Convém não esquecer que
já Durão Barroso, presidente da mesmíssima Comissão Europeia e personagem
conhecida não propriamente pelos seus dotes culinários, havia afirmado, sem
esclarecer se o mesmo seria ou não de cherne, que «se o Tribunal Constitucional vier a chumbar o orçamento de 2014,
teremos o caldo entornado».
Ou que Vítor Bento,
conselheiro de estado recentemente o nomeado por Cavaco Silva, afirmou que «um chumbo do TC a algumas das medidas do
orçamento pode levar a uma crise financeira e social de grandes dimensões».

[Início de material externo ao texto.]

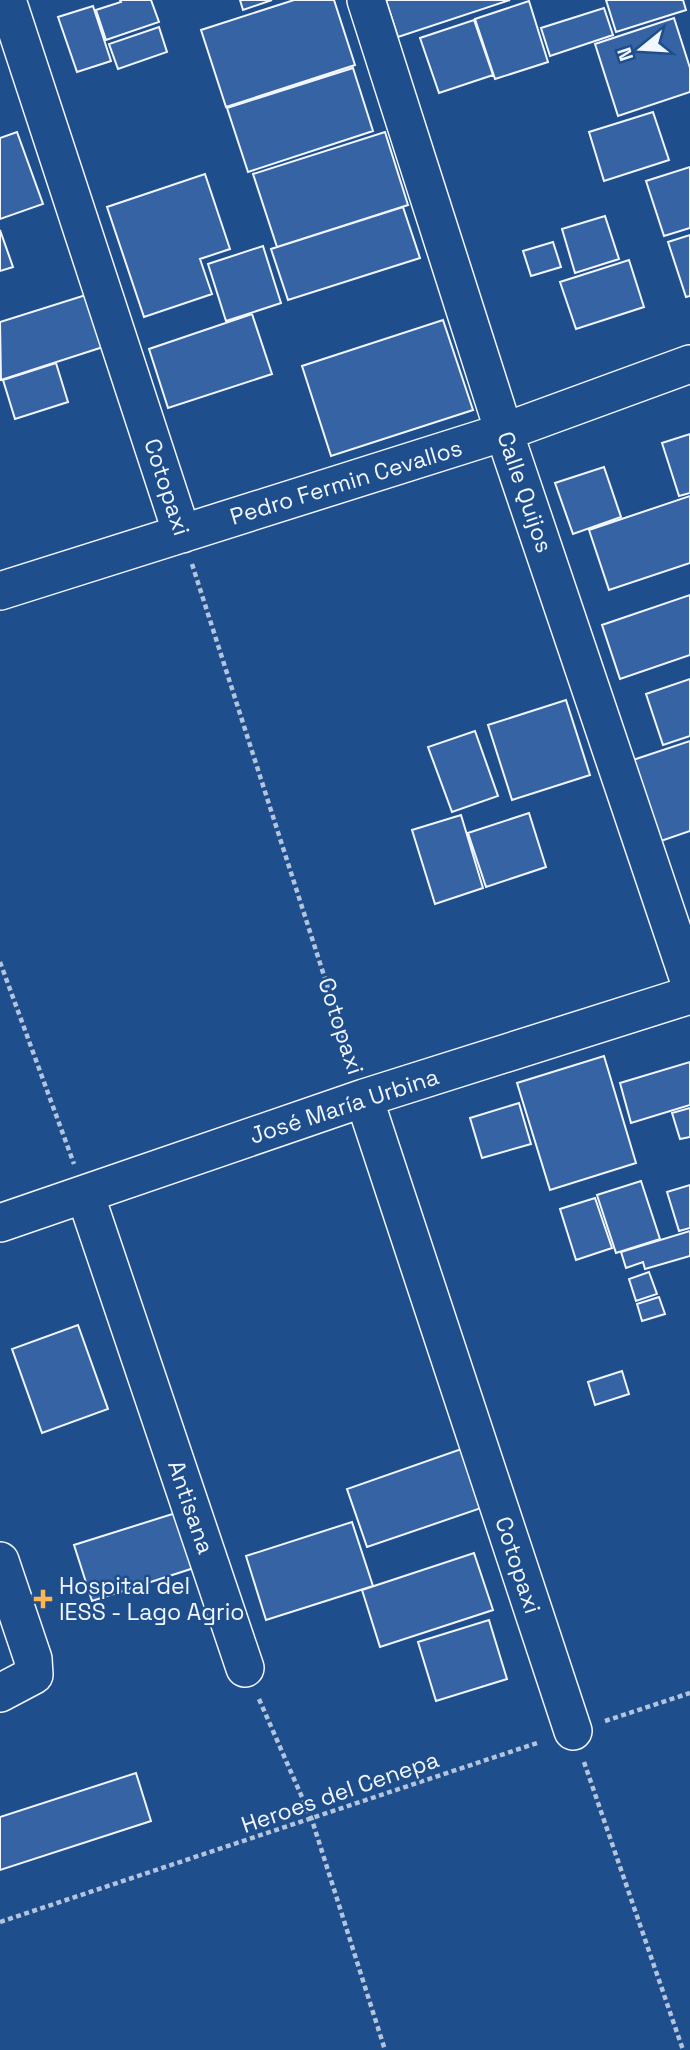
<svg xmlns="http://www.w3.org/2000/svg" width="690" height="2050" font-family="'Space Grotesk',sans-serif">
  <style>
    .building { fill: #3563a3; stroke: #f2f6ff; stroke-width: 2 }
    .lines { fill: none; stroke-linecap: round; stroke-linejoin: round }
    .minor-casing { stroke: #f2f6ff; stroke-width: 40 }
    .path { stroke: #b3c4dc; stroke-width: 4.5; stroke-dasharray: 5 3.5; stroke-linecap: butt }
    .minor { stroke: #1f4e8c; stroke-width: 37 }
    .poi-dot { fill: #ffb74d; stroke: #1f4e8c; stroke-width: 2.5 }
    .labels { text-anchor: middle; stroke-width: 5; stroke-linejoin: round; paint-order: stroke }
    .street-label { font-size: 23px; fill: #f2f6ff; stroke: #1f4e8c }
    .poi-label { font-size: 23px; fill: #f2f6ff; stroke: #1f4e8c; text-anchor: start }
  </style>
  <rect width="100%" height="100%" fill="#1f4e8c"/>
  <path class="building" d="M120 0H151L159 22 106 40 96 10 121 2Z
    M240 0H272L243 10Z
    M294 0H334L355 65 226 107 201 30Z
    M386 0H510L398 37Z
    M606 0H683L686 10 616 32Z
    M529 1 548 62 495 79 475 19Z
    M93 6 111 61 77 72 58 17Z
    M604 8 613 35 550 56 541 28Z
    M674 18 690 68V92L618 116 595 44Z
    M474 20 493 75 439 93 420 38Z
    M159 27 167 52 118 69 109 44Z
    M353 68 373 131 248 172 227 108Z
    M653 112 669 160 604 181 589 132Z
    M17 132 43 204 0 219V138Z
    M385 132 408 205 277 247 253 174Z
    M690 167V228L664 236 646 181Z
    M205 174 230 249 200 259 212 294 144 317 107 207Z
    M403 207 420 258 288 300 271 249Z
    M605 216 619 259 575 273 562 229Z
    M0 230 13 267 0 271Z
    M690 235V296L686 297 668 242Z
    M553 242 561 267 531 276 523 251Z
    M263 246 281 303 226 321 208 264Z
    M629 260 644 307 576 329 560 282Z
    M89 294 106 346 1 380 0 322Z
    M252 314 272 374 168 408 149 349Z
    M443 320 473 410 331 456 302 366Z
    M56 363 68 402 15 419 3 380Z
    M690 434V493L679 496 662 443Z
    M604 467 621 517 573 534 555 483Z
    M690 496V563L609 590 589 530Z
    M690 595V655L620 679 602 625Z
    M690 679V736L663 745 646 694Z
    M566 700 590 775 512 800 488 725Z
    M475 731 498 796 452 812 428 747Z
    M690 741V831L658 842 630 761Z
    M529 813 546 867 486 887 468 833Z
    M461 815 483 888 435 904 412 830Z
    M604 1056 636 1163 550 1190 517 1083Z
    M690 1062V1105L631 1123 620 1083Z
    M519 1103 531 1144 482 1158 470 1118Z
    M690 1108V1137L680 1139 672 1113Z
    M641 1181 660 1239 616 1253 597 1195Z
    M690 1185V1228L679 1231 667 1192Z
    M595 1198 612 1248 576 1260 560 1209Z
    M690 1231V1256L645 1269 643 1262 626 1268 621 1252Z
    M649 1272 657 1294 636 1301 629 1279Z
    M659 1297 665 1314 642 1321 637 1304Z
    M78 1325 108 1409 42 1433 12 1349Z
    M622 1371 629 1394 595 1405 588 1382Z
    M470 1446 490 1505 367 1547 347 1489Z
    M182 1511 200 1566 92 1601 74 1545Z
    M352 1522 373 1586 266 1620 246 1556Z
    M474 1553 493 1610 380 1647 362 1590Z
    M489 1620 507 1679 436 1701 418 1642Z
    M136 1773 151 1821 0 1870V1817Z"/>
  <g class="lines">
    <g class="minor-casing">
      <path id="minor" d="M7 0 182 534
        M366 0 504 432 690 983
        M0 591 504 432 690 364
        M364 1098 573 1731
        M85 1194 245 1668
        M0 1223 364 1098 690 995
        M0 1561 33 1659 34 1675 0 1693"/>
    </g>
    <path class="path" d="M192 564 353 1066
      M0 962 74 1164
      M259 1699 312 1820 385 2050
      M605 1721 690 1693
      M584 1762 683 2050
      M0 1922 540 1742"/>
    <use href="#minor" class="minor"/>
  </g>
  <path class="poi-dot" d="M39.5 1588.5h7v7h7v7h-7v7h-7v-7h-7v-7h7z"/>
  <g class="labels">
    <g class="street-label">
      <text transform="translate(346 482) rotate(-17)" y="8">Pedro Fermin Cevallos</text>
      <text transform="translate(167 487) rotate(72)" y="8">Cotopaxi</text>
      <text transform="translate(525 492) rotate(71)" y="8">Calle Quijos</text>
      <text transform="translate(341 1026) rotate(72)" y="8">Cotopaxi</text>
      <text transform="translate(344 1106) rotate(-18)" y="8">José María Urbina</text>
      <text transform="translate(191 1507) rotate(71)" y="8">Antisana</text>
      <text transform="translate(518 1565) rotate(72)" y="8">Cotopaxi</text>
      <text transform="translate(340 1792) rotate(-19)" y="8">Heroes del Cenepa</text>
    </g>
    <g class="poi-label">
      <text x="59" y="1594">Hospital del<tspan x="59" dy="26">IESS - Lago Agrio</tspan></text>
    </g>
  </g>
  <g transform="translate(641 49) rotate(252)" stroke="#1f4e8c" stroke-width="5" paint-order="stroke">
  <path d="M0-5L12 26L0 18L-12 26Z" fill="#f2f6ff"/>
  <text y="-10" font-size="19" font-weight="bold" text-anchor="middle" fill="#f2f6ff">N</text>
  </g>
</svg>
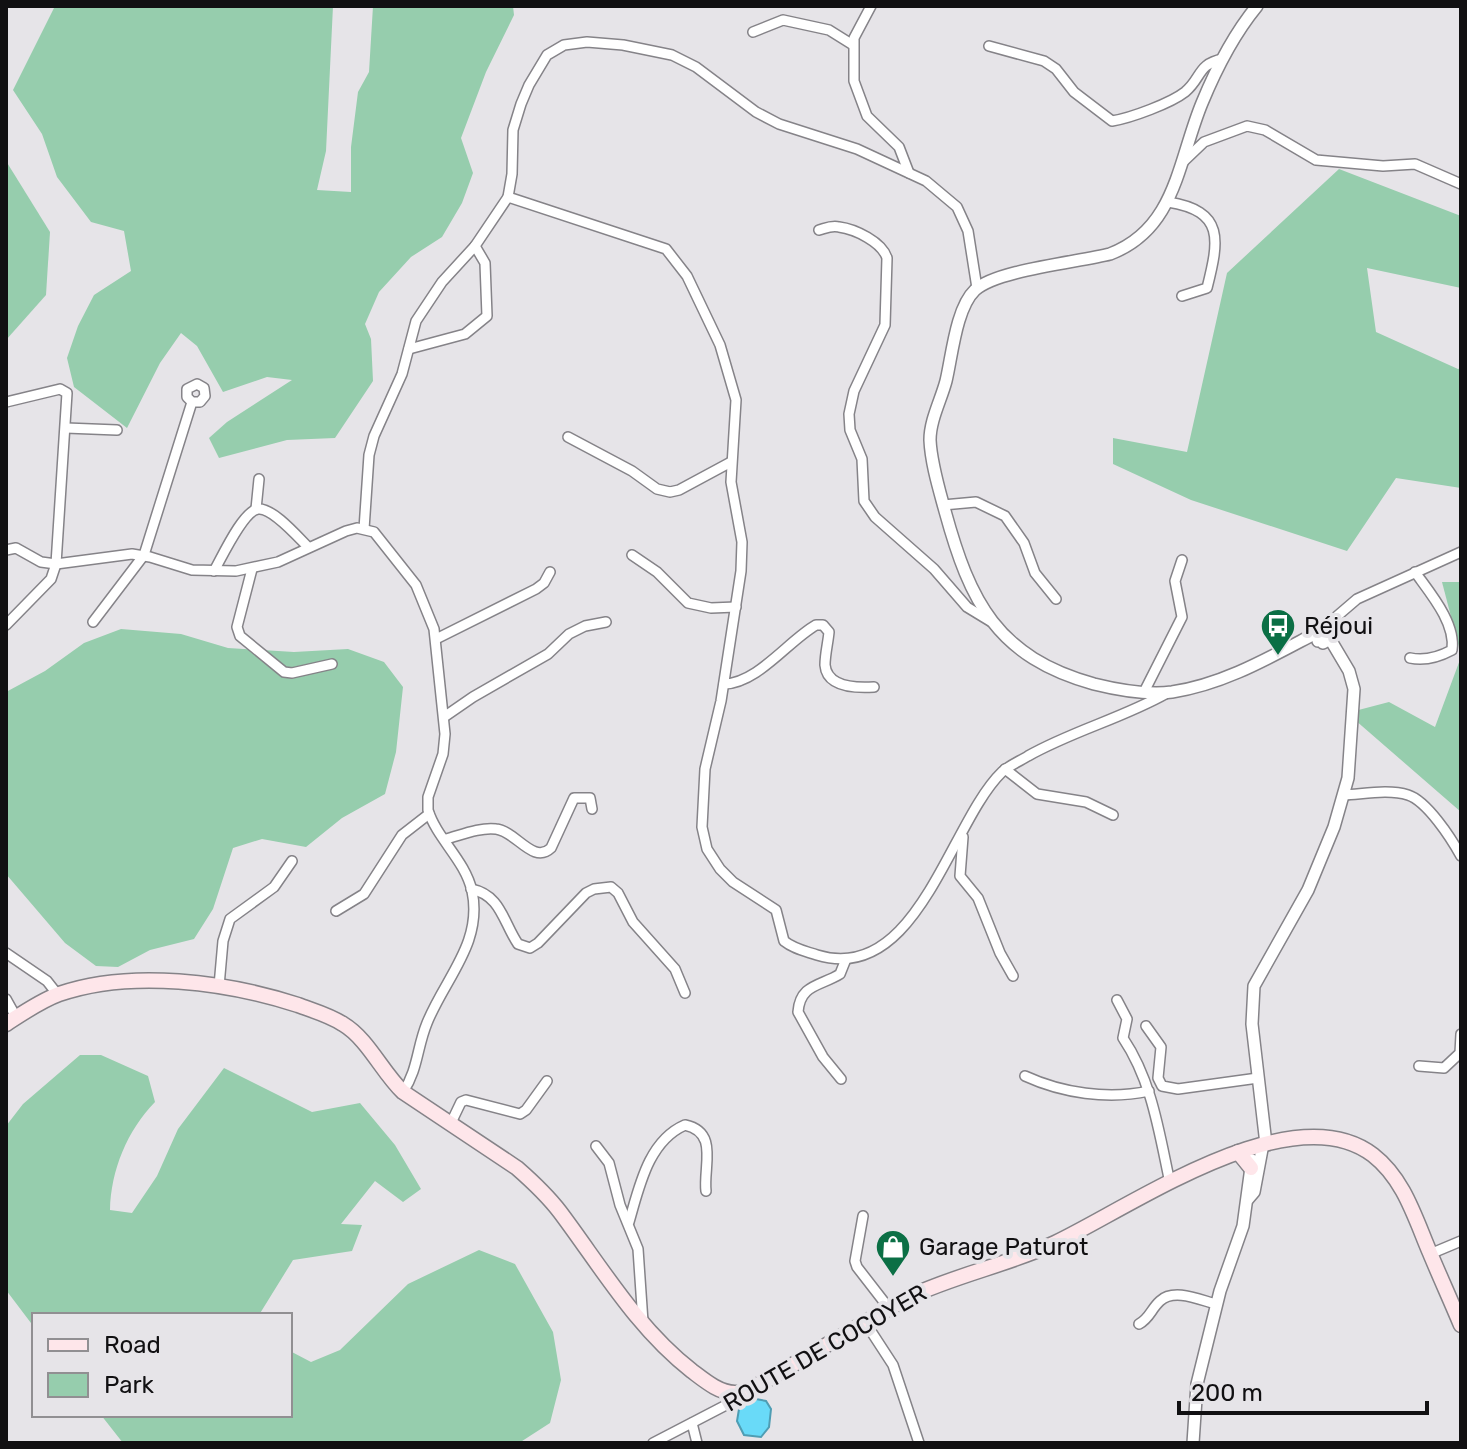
<svg xmlns="http://www.w3.org/2000/svg" width="1467" height="1449" viewBox="0 0 1467 1449" font-family="Rubik,sans-serif">
  <style>
    .green { fill: #96cdad }
    .water { fill: #69daf8; stroke: #4f9db3; stroke-width: 2 }
    .lines { fill: none; stroke-linecap: round; stroke-linejoin: round }
    .minor-casing { stroke: #858388; stroke-width: 12 }
    .tertiary-casing { stroke: #858388; stroke-width: 14 }
    .secondary-casing { stroke: #858388; stroke-width: 17 }
    .minor { stroke: #fff; stroke-width: 9 }
    .tertiary { stroke: #fff; stroke-width: 11 }
    .secondary { stroke: #fee6ea; stroke-width: 14 }
    .labels { text-anchor: middle; stroke-width: 8; stroke-linejoin: round; paint-order: stroke }
    .poi-label { font-size: 24px; fill: #111012; stroke: #e6e4e8; text-anchor: start }
    .street-label { font-size: 24px; fill: #111012; stroke: #e6e4e8 }
  </style>
  <rect width="100%" height="100%" fill="#e6e4e8"/>
  <g class="green">
    <path d="M55,6H333L326,151L317,190L351,192V147L358,92L369,72L373,6H513L514,15L486,72L461,138L473,173L462,203L442,237L411,257L379,292L365,324L371,339L373,381L335,438L287,440L219,458L209,438L227,422L292,380L267,377L223,392L197,346L181,333L160,363L127,428L74,387L67,358L78,326L94,295L131,271L124,231L91,222L57,177L42,134L13,90Z"/>
    <path d="M6,161L50,232L46,295L6,340Z"/>
    <path d="M1339,169L1461,216V288L1367,268L1376,332L1458,369L1461,368V488L1396,478L1347,551L1191,500L1113,464V438L1187,452L1227,273Z"/>
    <path d="M1442,582H1461V655Z"/>
    <path d="M121,629L181,634L228,648L294,652L348,649L384,662L403,687L396,752L385,794L342,818L306,847L262,839L233,848L213,909L194,939L150,950L118,967L96,966L65,943L6,874V692L45,671L84,643Z"/>
    <path d="M1461,657V812L1347,713L1389,702L1435,727Z"/>
    <path d="M80,1055H101L148,1076L155,1102C127,1131 111,1170 110,1210L132,1213L157,1176L178,1129L224,1068L312,1112L360,1103L395,1145L421,1189L403,1202L375,1181L341,1224L362,1225L352,1251L293,1260L259,1315H34V1327L6,1290V1126L23,1104Z"/>
    <path d="M479,1250L515,1264L553,1332L561,1380L550,1423L519,1443H123L101,1415H290V1351L311,1362L340,1350L408,1284Z"/>
  </g>
  <path class="water" d="M756,1399L766,1401L771,1409L769,1427L761,1437L744,1435L737,1421L740,1403Z"/>
  <g class="lines">
    <defs>
      <g id="minor">
        <path d="M871,6L854,38V81L867,116L899,147L909,173"/>
        <path d="M753,32L783,20L829,30L853,45"/>
        <path d="M989,46L1044,61L1056,69L1074,92L1112,121C1131,118 1171,103 1185,92C1202,78 1197,64 1223,59"/>
        <path d="M1182,163L1204,142L1247,126L1265,130L1316,160L1383,166L1415,164L1461,184"/>
        <path d="M508,197L666,249L687,276L720,345L736,400L731,482L742,542L741,571L721,701L705,769L702,827L707,849L720,869L733,882L776,910L784,941C794,949 805,951 817,955C917,986 950,822 1002,772C1010,765 1020,761 1028,756C1072,731 1123,718 1167,693"/>
        <path d="M1168,202C1225,211 1219,240 1207,288L1182,296"/>
        <path d="M819,230C826,228 832,225 839,227C855,229 882,242 887,258L885,325L854,391L849,414L850,430L862,459L864,501L875,517L934,569L967,607L990,621"/>
        <path d="M409,349L465,334L487,316L485,263L475,246"/>
        <path d="M6,402L60,389L67,393L56,564L51,579L6,625"/>
        <path d="M66,428L117,430"/>
        <path d="M568,437L632,471L657,489L670,492L679,490L731,462"/>
        <path d="M943,505L976,502L1005,516L1024,543L1035,573L1056,599"/>
        <path d="M256,509L259,479"/>
        <path d="M364,529L369,455L374,436L402,374L416,321L442,282L475,246L508,197L512,174L513,130L521,104L529,85L547,55L564,45L587,42L623,45L672,55L696,67L756,112L779,124L857,149L926,181L957,207L968,231L977,288"/>
        <path d="M6,550L16,548L41,562L56,564L132,554L150,557L192,570L236,571L278,562L346,531L357,528L374,532L416,585L434,629L445,734L443,754L428,797V810C437,839 465,860 472,891C483,943 445,978 427,1023C417,1047 418,1070 403,1092"/>
        <path d="M632,555L657,572L688,603L711,608L736,607"/>
        <path d="M252,569L237,627L240,636L284,672L292,673L332,664"/>
        <path d="M214,571C222,557 243,511 258,509C272,507 298,537 308,547"/>
        <path d="M93,622L144,555L192,402L187,397V389L197,384L204,388L205,396L200,402H192"/>
        <path d="M1322,629L1357,599L1461,552"/>
        <path d="M436,639L536,589L544,583L550,572"/>
        <path d="M1410,658C1424,661 1439,657 1452,650C1456,623 1430,593 1415,572"/>
        <path d="M724,684C758,683 788,641 816,625H823L829,632C828,643 825,654 825,665C827,688 858,688 874,687"/>
        <path d="M1144,692L1182,617L1175,581L1182,560"/>
        <path d="M444,717L473,697L548,654L569,634L585,626L606,622"/>
        <path d="M1005,769L1037,794L1086,802L1113,815"/>
        <path d="M1344,795C1364,794 1389,789 1408,795C1427,801 1451,838 1461,856"/>
        <path d="M963,837L960,876L978,898L1000,953L1013,976"/>
        <path d="M446,839C461,835 480,827 496,829C516,831 533,865 551,848L574,798H590L592,809"/>
        <path d="M471,889C501,895 503,922 518,944L530,948L538,943L586,893L594,889L611,887L618,893L633,922L675,969L685,993"/>
        <path d="M336,911L364,894L402,835L429,814"/>
        <path d="M6,953L47,981L58,995"/>
        <path d="M219,986L223,941L230,919L274,887L292,861"/>
        <path d="M6,999L16,1017"/>
        <path d="M1117,1000L1127,1019L1123,1038C1152,1081 1159,1132 1170,1183"/>
        <path d="M1146,1026L1161,1047L1158,1078L1162,1086L1178,1089L1258,1078"/>
        <path d="M1419,1066L1444,1068L1460,1053L1461,1034"/>
        <path d="M1025,1076C1062,1093 1108,1100 1149,1091"/>
        <path d="M841,1079L823,1057L798,1012C800,984 821,986 840,974L846,959"/>
        <path d="M450,1125L461,1102L466,1100L520,1114L526,1110L547,1081"/>
        <path d="M596,1146L609,1163L620,1205L638,1249L643,1322"/>
        <path d="M863,1216L855,1261L857,1267L888,1307"/>
        <path d="M629,1222C639,1188 648,1141 685,1125C719,1132 703,1167 706,1191"/>
        <path d="M1430,1254L1461,1241"/>
        <path d="M865,1322L893,1365L919,1443"/>
        <path d="M1139,1324C1150,1318 1151,1309 1160,1301C1174,1288 1200,1300 1216,1304"/>
        <path d="M692,1423L697,1443"/>
        <path d="M653,1443L730,1403L736,1393"/>
      </g>
      <g id="tertiary">
        <path d="M1257,6C1234,34 1216,69 1202,103C1178,161 1176,229 1110,254C1079,262 996,270 975,290C956,308 952,356 946,381C941,400 930,420 930,440C931,463 939,489 945,511C970,602 997,657 1094,684C1118,690 1147,695 1172,692C1225,684 1272,656 1318,632"/>
        <path d="M1318,641V632L1322,629L1328,630L1330,639L1323,643"/>
        <path d="M1266,1144L1252,1024L1254,986L1308,890L1334,827L1348,778L1354,689L1349,671L1330,639"/>
        <path d="M1248,1199L1254,1192L1263,1144"/>
        <path d="M1193,1443L1197,1384L1220,1291L1243,1226L1252,1160"/>
      </g>
      <g id="secondary">
        <path d="M6,1024C23,1013 40,1001 59,994C131,969 227,982 298,1005C314,1011 329,1015 343,1024C368,1039 382,1072 403,1092L517,1168C533,1182 547,1195 560,1212C602,1268 636,1327 692,1371C704,1380 719,1393 735,1393C741,1393 747,1390 753,1388L907,1298C955,1275 1007,1265 1055,1243C1131,1207 1292,1093 1373,1155C1404,1179 1415,1218 1430,1253C1440,1277 1451,1301 1461,1325"/>
        <path d="M1238,1152L1251,1168"/>
      </g>
    </defs>
    <use href="#minor" class="minor-casing"/>
    <use href="#tertiary" class="tertiary-casing"/>
    <use href="#secondary" class="secondary-casing"/>
    <use href="#minor" class="minor"/>
    <use href="#tertiary" class="tertiary"/>
    <use href="#secondary" class="secondary"/>
  </g>
  <defs>
    <symbol id="bus-pin" viewBox="-11 -11 22 30"><path d="M0 17L-7.5 6A9.5 9.5 0 1 1 7.5 6Z" fill="#0b6f45" stroke="#e6e4e8"/><path d="M-5-6H5V4H4V6H2V4H-2V6H-4V4H-5ZM-3.5-4V0h7V-4ZM-3.5 1.2v1.5H-2V1.2ZM2 1.2v1.5H3.5V1.2Z" fill="#fff"/></symbol>
    <symbol id="shop-pin" viewBox="-11 -11 22 30"><path d="M0 17L-7.5 6A9.5 9.5 0 1 1 7.5 6Z" fill="#0b6f45" stroke="#e6e4e8"/><path d="M-5-2.5h2.3a2.7 3.5 0 0 1 5.4 0H5L5.5 6h-11ZM-1.5-2.5h3a1.5 2.3 0 0 0-3 0Z" fill="#fff"/></symbol>
  </defs>
  <g fill-rule="evenodd">
    <use href="#bus-pin" x="1258" y="606" width="40" height="54"/>
    <use href="#shop-pin" x="873" y="1227" width="40" height="54"/>
  </g>
  <g class="labels">
    <g class="poi-label">
      <text x="1304" y="634">Réjoui</text>
      <text x="919" y="1255">Garage Paturot</text>
    </g>
    <g class="street-label">
      <text transform="translate(825 1348) rotate(-30)" y="8">ROUTE DE COCOYER</text>
    </g>
  </g>
  <rect width="1467" height="1449" fill="none" stroke="#111012" stroke-width="16"/>
  <rect x="32" y="1313" width="260" height="104" fill="#e6e4e8" stroke="#918f92" stroke-width="2"/>
  <rect x="48" y="1339" width="40" height="12" fill="#fee6ea" stroke="#918f92" stroke-width="2"/>
  <text x="104" y="1353" font-size="24" fill="#111012">Road</text>
  <rect x="48" y="1373" width="40" height="24" fill="#96cdad" stroke="#918f92" stroke-width="2"/>
  <text x="104" y="1393" font-size="24" fill="#111012">Park</text>
  <path d="M1179 1401v12h248v-12" fill="none" stroke="#111012" stroke-width="4"/>
  <text x="1191" y="1401" font-size="24" fill="#111012" stroke="#e6e4e8" stroke-width="6" paint-order="stroke">200 m</text>
</svg>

Não falou Cavaco, mas falou alguém por ele.
Se recordarmos que o
próprio Passos Coelho não se eximiu a tecer considerações sobre as decisões do
TC e que tudo isto começou com uma afirmação de Paulo Portas, considerando que
não passamos atualmente de um "protetorado",
percebemos facilmente que está em marcha uma estratégia para convencer os
portugueses de que devem aceitar pacificamente todas as malfeitorias que uma certa
e minoritária visão ideológica da sociedade pretende impor-lhes à margem da
Constituição.
Ora, esta estratégia
visa dois objetivos: o primeiro consiste em pressionar o TC a não exercer adequadamente
o seu escrutínio sobre um orçamento em que nem sequer o governo acredita. O
segundo visa a transferência da culpa, isto é, convencer-nos de que, a existir um
segundo resgate, como acredito que vai existir, a culpa não é do governo mas
tão só de outros. No caso em apreço, o TC serve às mil maravilhas como bode
expiatório. Só falta defender que o melhor é mesmo acabar com o TC ou, já
agora, com a própria Constituição. Ou com a democracia.
Ora, o país pode ter
atingido a degradação máxima nas suas condições económicas e sociais. Pode ter
batido no fundo ao nível da baixeza ética e moral a que chegou. Pode ser
governado por gente que em vez do tronco direito e cabeça bem levantada prefere
a posição de cócoras. Mas a perda de soberania que o resgate arrastou
não justifica a perda de dignidade.
Esta estratégia
profundamente errada trouxe-me inevitavelmente à memória as histórias de
quadradinhos da minha infância, nas quais o maior sonho do vilão, ou dos
vilões, era sempre o de que não existisse lei.
Recordam-se, por
exemplo, dos famosos irmãos Dalton? O problema é que, ao tentar encaixar nesse
tipo de histórias os cowboys que hoje
nos governam, não consigo imaginá-los como Lucky Luke`s. Sou forçado a admitir–
pelo menos em termos democráticos – que lhes assenta bem melhor o papel de
reles vilões. Assim mesmo.
Passos Coelho faz-me
lembrar o irmão Joe, o mais alto. Durão Barroso dá mais com o ar do irmão Jack.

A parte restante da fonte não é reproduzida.